### Exercise prompt
Copy the listing below word for word, leaving out the pictures.

### Data records

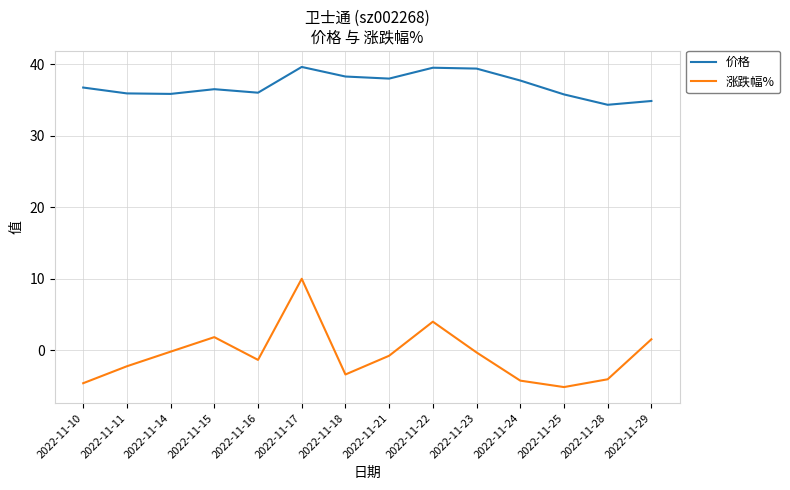

Which series has the largest total across all categories?

价格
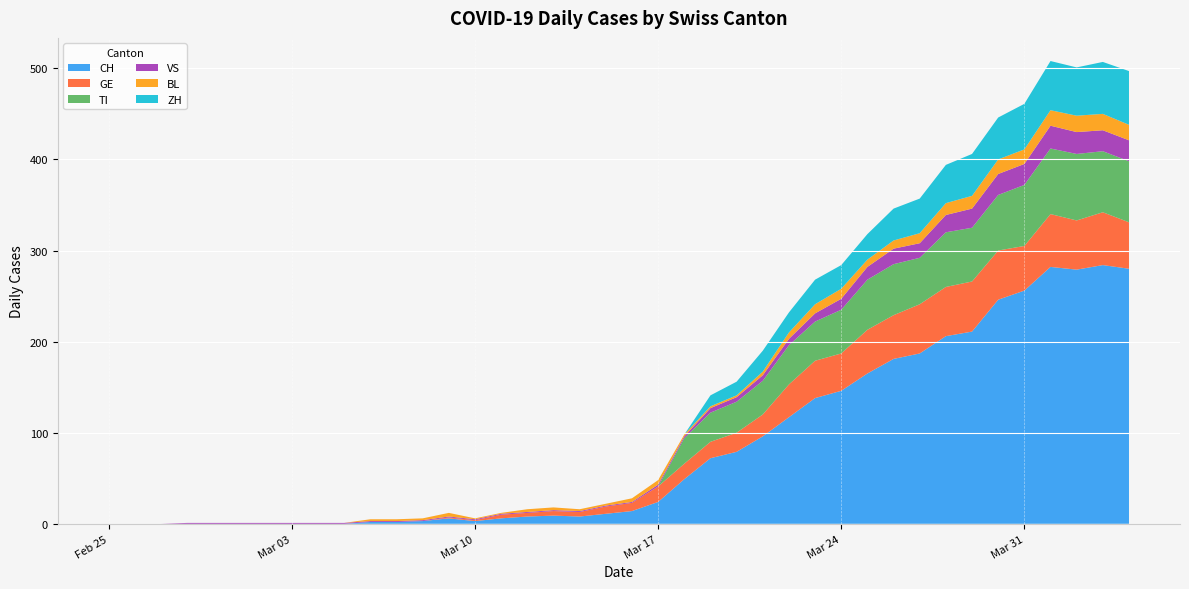

Reading left to right, what are all the values shown in this chart?

CH: 0	0	0	0	0	0	0	0	0	0	2	2	3	6	3	6	8	9	8	11	14	24	49	72	79	96	117	138	146	165	181	187	206	211	246	256	282	279	284	280
GE: 0	0	0	0	0	0	0	0	0	0	0	0	0	1	1	4	4	5	5	8	9	17	17	18	21	24	36	41	41	48	48	54	54	55	54	49	58	54	58	51
TI: 0	0	0	0	0	0	0	0	0	0	0	0	0	0	0	0	0	0	0	0	0	0	28	32	34	37	43	43	48	55	56	51	60	59	61	67	72	73	67	67
VS: 0	0	0	1	1	1	1	1	1	1	1	1	1	1	1	1	1	1	1	1	1	2	2	5	5	6	7	9	12	14	17	16	19	21	23	23	25	24	23	23
BL: 0	0	0	0	0	0	0	0	0	0	2	2	2	4	1	1	3	3	2	2	4	5	2	2	2	4	7	10	11	8	9	11	13	14	16	16	17	18	18	17
ZH: 0	0	0	0	0	0	0	0	0	0	0	0	0	0	0	0	0	0	0	0	0	0	0	12	15	23	22	27	26	28	35	38	42	46	46	50	54	53	57	59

### Output of the task
Which series has the largest total across all categories?

价格

Reading left to right, what are all the values shown in this chart?

CH: 0	0	0	0	0	0	0	0	0	0	2	2	3	6	3	6	8	9	8	11	14	24	49	72	79	96	117	138	146	165	181	187	206	211	246	256	282	279	284	280
GE: 0	0	0	0	0	0	0	0	0	0	0	0	0	1	1	4	4	5	5	8	9	17	17	18	21	24	36	41	41	48	48	54	54	55	54	49	58	54	58	51
TI: 0	0	0	0	0	0	0	0	0	0	0	0	0	0	0	0	0	0	0	0	0	0	28	32	34	37	43	43	48	55	56	51	60	59	61	67	72	73	67	67
VS: 0	0	0	1	1	1	1	1	1	1	1	1	1	1	1	1	1	1	1	1	1	2	2	5	5	6	7	9	12	14	17	16	19	21	23	23	25	24	23	23
BL: 0	0	0	0	0	0	0	0	0	0	2	2	2	4	1	1	3	3	2	2	4	5	2	2	2	4	7	10	11	8	9	11	13	14	16	16	17	18	18	17
ZH: 0	0	0	0	0	0	0	0	0	0	0	0	0	0	0	0	0	0	0	0	0	0	0	12	15	23	22	27	26	28	35	38	42	46	46	50	54	53	57	59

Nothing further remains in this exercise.